For Karen, who has become known for his extensive documentation of "self-marginalizing" groups including the Ku Klux Klan, Vodou was a natural subject choice. "About 13 years ago," he told LIFE.com, "I was in a difficult, transitional point in my life. Out of nowhere, I felt Haiti calling to me. I traveled there, and saw two Vodou ceremonies in person. On the same trip, I discovered my passion for photojournalism."
To view Karen's incredible full gallery of a June 2011 Haitian Vodou ceremony, click here. (NOTE: Photos may be disturbing to some viewers)

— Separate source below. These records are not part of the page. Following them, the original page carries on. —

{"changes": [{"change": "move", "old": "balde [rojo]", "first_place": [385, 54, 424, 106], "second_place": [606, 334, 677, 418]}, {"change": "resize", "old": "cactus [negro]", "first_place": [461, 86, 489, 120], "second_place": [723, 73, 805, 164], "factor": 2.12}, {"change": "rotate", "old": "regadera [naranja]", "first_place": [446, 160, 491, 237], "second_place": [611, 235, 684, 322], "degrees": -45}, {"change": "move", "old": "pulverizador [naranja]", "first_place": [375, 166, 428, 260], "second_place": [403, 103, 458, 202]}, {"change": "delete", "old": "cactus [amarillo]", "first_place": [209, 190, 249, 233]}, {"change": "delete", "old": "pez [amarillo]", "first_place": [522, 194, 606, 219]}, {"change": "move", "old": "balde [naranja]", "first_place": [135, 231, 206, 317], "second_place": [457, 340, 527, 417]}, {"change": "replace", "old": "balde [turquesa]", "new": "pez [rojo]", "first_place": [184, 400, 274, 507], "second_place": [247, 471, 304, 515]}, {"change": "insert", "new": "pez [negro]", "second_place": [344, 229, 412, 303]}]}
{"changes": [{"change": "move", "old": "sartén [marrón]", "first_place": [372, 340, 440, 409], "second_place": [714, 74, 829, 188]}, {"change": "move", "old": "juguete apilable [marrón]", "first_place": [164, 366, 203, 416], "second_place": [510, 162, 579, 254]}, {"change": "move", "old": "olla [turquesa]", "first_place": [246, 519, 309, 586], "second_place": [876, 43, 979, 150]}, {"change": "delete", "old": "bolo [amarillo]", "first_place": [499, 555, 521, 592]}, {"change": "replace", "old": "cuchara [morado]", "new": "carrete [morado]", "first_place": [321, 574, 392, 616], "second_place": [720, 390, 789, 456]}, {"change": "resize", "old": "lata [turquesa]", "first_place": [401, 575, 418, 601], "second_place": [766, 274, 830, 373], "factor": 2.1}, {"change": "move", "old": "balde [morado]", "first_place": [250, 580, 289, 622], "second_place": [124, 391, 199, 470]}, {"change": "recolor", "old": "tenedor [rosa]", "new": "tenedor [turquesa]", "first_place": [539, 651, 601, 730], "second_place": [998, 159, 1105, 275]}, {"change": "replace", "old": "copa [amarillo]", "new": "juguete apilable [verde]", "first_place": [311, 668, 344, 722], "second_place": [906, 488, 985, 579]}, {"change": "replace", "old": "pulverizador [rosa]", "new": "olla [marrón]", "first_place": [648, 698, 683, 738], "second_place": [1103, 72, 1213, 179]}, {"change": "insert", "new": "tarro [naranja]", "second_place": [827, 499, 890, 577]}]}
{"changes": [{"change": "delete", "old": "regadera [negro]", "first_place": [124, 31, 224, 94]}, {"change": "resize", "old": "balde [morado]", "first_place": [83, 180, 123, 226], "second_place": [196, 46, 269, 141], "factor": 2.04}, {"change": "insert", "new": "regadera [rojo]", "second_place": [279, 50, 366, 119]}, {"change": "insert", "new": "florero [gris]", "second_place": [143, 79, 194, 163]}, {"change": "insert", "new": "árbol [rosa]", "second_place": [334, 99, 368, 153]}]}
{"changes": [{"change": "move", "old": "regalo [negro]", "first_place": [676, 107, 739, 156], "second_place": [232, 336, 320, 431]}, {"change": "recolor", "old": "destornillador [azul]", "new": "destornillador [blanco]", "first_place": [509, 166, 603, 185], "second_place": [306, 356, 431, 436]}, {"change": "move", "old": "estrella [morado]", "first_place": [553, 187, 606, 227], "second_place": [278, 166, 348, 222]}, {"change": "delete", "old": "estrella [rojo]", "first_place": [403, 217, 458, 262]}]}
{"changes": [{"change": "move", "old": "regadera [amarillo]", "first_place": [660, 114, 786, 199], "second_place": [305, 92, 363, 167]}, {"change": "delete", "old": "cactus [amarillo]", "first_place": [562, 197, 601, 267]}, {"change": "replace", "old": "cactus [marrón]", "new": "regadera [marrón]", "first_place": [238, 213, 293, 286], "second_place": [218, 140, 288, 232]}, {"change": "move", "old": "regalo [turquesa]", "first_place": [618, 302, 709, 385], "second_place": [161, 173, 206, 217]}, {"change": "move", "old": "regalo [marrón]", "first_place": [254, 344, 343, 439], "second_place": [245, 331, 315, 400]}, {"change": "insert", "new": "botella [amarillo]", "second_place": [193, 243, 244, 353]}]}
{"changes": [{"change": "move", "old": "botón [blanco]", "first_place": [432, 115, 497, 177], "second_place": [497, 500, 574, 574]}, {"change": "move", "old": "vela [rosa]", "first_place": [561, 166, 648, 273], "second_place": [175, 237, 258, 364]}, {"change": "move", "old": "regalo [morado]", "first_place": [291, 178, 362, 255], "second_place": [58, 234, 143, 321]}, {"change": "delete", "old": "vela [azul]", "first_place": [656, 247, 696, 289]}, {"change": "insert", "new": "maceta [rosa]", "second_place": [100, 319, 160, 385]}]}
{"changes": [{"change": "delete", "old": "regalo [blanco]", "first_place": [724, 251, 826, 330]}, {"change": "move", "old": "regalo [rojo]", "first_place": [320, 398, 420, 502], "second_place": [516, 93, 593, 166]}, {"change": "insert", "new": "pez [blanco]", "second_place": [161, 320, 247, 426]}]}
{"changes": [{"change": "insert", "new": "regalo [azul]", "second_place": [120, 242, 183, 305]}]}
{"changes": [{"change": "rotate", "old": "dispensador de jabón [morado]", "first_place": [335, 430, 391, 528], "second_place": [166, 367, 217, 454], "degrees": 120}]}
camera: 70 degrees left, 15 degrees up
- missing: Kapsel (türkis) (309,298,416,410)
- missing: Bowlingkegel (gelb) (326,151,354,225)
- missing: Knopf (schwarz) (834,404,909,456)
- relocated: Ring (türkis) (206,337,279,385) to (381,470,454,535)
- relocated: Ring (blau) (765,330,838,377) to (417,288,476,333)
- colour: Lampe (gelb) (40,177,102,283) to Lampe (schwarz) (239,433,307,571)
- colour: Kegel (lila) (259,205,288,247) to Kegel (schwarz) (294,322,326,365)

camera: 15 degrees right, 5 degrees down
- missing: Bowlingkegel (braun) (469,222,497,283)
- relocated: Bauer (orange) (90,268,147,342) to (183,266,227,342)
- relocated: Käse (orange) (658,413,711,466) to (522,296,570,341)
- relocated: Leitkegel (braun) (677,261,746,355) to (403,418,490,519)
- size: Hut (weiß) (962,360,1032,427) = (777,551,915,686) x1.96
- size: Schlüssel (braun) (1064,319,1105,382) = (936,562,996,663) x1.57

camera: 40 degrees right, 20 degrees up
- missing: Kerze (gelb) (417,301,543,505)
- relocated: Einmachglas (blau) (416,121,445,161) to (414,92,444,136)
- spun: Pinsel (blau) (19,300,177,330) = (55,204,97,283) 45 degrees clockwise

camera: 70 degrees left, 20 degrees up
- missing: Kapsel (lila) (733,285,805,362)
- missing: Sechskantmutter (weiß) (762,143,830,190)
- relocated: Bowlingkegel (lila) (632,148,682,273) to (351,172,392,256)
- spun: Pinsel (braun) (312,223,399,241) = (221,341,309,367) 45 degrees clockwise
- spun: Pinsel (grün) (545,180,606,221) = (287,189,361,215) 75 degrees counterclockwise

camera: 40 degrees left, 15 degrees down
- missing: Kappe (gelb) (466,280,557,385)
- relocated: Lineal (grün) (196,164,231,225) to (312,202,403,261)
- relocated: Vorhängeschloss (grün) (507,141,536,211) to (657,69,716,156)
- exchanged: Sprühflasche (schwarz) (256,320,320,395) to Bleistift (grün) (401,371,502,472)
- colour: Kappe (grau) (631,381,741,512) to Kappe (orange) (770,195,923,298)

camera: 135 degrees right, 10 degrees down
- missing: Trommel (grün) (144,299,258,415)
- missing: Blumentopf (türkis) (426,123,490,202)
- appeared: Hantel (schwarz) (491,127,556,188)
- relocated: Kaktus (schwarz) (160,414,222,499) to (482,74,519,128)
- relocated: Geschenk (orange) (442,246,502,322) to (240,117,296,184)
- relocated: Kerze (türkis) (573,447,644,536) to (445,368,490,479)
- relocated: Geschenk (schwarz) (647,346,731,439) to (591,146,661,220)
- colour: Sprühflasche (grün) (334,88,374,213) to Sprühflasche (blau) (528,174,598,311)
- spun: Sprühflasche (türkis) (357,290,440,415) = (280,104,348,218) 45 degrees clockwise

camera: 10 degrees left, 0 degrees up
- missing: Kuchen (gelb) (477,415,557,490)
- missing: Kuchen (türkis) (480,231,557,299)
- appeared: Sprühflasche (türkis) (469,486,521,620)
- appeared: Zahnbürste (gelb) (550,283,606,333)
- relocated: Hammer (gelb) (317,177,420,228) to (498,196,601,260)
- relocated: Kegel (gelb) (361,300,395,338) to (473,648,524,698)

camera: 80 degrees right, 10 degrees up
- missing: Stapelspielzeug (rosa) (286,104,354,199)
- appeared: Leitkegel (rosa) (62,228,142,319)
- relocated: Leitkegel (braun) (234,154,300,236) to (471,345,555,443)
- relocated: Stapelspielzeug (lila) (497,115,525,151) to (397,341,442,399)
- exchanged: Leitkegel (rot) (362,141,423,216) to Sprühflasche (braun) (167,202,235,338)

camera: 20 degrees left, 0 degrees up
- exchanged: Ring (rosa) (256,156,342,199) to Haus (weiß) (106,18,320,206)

Take a look at a selection of Karen's gallery, along with the photographer's thoughts on the ceremony, below.
All images and captions are shown courtesy of LIFE.com.
Of Vodou's unique appeal and power Karen tells LIFE: "It's raw, and it's primitive. The harmonious singing and rhythmic beats of the drums can be hypnotic to an open mind. I'm not like a lot of photographers, who take pictures without so much as talking to the people they document. I've shared in plates of communal offerings, danced with the priests [Hougans] and the priestesses (Mambos), and I've downed my fair share of special religious elixirs with them. I won't even get into the cleansing ritual preformed on me involving the blood of a chicken."
"Years ago," Karen says, "I watched a documentary about how, in the late nineteen seventies, the U.S. and [longtime Haitian dictator] Papa Doc Duvalier eradicated the entire Haitian pig population, ostensibly in order to fight a swine flu outbreak. The documentary touched on the role the pig plays in the country's economy and, even more, in Vodou rituals. The filmed stayed with me over the years -- along with Vodou's mystique. I was struck by how, all over the world, people are warned about how dangerous Haiti is, and about the evils of Vodou. I just had to go and see with my own eyes. I'm that type of person."
"It still bothers me," Karen says of the sacrifices he's seen. "But it's different, in kind, from other brutal acts toward animals that I've seen. Documenting the Canadian seal harvest was one of the most soul-wrenching experiences of my life, but in this situation, in Haiti, I know that I'm witnessing a religious practice, and at that moment, I'm a guest in their world."
"Most people in my family," Karen says, "and my friends back home worry about me when I go to these rituals. But I simply tell them: If the Being that makes me feel warm and fuzzy inside can't protect me from your interpretation or conception of Vodou, then I'm praying to the wrong God -- don't you think?"
Of his take on Vodouisants forming a "marginalized" group, willfully living outside the mainstream of most cultures, Karen notes: "As with a lot of my work, whether it's the Klan, or the Westboro Baptist Church, with my Vodou pictures I'm hoping to offer another perspective on a subject that people might think they already know or understand. I'm the proverbial fly on the wall -- but I'm also someone who has found that conformity, and lack of curiosity, and uninformed assumptions about other cultures can be toxic."